PROBLEM:
Reproduce without alteration the portion of the entries that runs from their first line through the line containing "o rozměrech 63*75*325mm (21 článků 18650)", including both of those lines.

DATA SUPPLIED:
-*-
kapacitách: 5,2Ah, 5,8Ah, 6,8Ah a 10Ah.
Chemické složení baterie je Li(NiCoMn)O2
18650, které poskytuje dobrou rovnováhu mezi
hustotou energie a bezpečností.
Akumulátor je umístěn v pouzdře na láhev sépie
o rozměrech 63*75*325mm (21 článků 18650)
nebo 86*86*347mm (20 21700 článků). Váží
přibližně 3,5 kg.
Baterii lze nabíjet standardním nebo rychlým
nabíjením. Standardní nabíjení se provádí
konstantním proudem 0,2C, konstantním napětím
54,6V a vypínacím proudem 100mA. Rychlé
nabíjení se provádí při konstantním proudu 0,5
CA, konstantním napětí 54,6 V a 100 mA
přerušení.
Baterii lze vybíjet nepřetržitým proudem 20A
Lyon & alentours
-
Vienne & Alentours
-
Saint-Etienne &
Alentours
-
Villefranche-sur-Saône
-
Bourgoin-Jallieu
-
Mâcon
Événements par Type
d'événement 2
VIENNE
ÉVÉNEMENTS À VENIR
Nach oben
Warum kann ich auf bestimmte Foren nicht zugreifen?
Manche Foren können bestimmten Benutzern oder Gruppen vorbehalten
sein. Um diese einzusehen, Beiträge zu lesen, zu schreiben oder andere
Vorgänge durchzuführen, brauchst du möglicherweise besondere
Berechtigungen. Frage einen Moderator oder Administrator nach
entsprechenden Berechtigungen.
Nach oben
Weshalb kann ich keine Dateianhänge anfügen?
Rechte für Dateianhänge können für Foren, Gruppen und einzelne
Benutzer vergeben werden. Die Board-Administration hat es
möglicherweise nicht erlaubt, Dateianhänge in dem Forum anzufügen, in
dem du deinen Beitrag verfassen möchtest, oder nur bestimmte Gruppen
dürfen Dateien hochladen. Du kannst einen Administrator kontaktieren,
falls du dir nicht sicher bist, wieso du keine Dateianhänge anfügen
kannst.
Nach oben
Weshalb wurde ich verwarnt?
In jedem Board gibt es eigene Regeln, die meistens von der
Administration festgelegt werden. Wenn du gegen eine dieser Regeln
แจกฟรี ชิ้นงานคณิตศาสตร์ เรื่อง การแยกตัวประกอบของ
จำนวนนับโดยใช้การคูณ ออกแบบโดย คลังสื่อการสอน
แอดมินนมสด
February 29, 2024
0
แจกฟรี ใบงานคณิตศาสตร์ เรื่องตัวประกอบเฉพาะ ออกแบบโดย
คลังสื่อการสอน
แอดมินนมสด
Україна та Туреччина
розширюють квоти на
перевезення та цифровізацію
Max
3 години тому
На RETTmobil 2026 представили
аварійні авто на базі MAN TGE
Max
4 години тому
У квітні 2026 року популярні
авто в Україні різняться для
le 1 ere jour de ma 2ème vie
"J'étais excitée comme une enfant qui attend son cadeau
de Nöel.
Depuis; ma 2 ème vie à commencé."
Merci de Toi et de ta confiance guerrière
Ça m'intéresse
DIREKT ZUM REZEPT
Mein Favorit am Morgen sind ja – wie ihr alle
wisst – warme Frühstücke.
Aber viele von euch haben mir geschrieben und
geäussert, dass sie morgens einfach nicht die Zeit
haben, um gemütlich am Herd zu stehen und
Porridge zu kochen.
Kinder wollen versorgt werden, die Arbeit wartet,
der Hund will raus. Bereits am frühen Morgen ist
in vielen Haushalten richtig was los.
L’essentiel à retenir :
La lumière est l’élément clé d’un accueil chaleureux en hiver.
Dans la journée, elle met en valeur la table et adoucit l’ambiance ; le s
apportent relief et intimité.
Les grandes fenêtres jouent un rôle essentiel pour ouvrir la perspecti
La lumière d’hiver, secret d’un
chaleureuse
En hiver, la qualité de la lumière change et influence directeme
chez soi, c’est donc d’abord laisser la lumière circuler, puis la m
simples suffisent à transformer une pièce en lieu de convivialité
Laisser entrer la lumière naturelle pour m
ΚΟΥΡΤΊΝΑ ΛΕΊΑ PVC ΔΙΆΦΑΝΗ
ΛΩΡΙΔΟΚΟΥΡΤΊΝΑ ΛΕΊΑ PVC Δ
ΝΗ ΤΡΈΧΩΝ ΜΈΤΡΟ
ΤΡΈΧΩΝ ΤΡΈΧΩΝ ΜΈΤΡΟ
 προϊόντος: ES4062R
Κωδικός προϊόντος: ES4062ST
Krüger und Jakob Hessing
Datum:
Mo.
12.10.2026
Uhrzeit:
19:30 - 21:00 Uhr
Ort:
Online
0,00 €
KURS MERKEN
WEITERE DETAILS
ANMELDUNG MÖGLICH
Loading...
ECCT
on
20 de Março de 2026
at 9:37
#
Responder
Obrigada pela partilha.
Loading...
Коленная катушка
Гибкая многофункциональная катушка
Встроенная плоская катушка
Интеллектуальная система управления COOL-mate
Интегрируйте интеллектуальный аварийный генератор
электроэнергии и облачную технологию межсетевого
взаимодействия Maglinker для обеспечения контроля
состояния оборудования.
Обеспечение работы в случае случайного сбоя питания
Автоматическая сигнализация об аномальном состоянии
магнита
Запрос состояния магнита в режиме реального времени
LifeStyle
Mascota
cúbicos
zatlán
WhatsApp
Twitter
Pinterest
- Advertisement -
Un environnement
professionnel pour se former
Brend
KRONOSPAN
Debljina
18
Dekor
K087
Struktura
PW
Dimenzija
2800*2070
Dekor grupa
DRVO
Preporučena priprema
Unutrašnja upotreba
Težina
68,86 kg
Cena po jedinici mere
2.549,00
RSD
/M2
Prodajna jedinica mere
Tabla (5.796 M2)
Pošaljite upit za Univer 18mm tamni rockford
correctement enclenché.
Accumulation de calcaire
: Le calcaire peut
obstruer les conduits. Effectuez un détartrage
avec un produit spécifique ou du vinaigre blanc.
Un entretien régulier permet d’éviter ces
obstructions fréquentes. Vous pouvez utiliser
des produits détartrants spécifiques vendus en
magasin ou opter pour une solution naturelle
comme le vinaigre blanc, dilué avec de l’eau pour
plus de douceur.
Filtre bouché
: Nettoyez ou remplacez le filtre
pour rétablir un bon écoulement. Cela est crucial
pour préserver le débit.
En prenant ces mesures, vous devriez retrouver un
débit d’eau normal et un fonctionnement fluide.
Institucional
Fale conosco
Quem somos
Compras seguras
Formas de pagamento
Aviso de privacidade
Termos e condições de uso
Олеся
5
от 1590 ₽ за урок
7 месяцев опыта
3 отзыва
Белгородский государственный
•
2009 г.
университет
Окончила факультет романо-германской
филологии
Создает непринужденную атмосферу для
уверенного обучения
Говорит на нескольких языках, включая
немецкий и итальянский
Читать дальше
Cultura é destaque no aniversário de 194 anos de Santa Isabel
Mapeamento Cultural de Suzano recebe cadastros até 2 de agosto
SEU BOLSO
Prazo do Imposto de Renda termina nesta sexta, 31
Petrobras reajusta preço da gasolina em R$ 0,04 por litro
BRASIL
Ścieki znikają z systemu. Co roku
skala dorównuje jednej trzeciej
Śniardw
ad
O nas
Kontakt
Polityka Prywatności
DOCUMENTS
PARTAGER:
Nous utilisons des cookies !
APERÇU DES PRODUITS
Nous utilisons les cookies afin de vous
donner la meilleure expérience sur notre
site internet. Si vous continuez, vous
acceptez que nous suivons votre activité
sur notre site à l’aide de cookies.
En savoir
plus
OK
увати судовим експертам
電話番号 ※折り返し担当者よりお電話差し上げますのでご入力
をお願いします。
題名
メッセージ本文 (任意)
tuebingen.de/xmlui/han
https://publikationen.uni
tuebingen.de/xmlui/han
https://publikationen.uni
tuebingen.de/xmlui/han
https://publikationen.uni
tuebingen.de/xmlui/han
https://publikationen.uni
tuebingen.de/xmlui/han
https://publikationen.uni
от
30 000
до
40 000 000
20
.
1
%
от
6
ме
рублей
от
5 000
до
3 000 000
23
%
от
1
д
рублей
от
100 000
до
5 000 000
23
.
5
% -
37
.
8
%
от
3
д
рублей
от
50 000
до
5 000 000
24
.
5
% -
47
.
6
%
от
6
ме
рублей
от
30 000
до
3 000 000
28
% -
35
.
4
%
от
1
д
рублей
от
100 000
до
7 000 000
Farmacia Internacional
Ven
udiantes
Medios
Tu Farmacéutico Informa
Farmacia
-*-
RESPONSE TO THE TASK:
kapacitách: 5,2Ah, 5,8Ah, 6,8Ah a 10Ah.
Chemické složení baterie je Li(NiCoMn)O2
18650, které poskytuje dobrou rovnováhu mezi
hustotou energie a bezpečností.
Akumulátor je umístěn v pouzdře na láhev sépie
o rozměrech 63*75*325mm (21 článků 18650)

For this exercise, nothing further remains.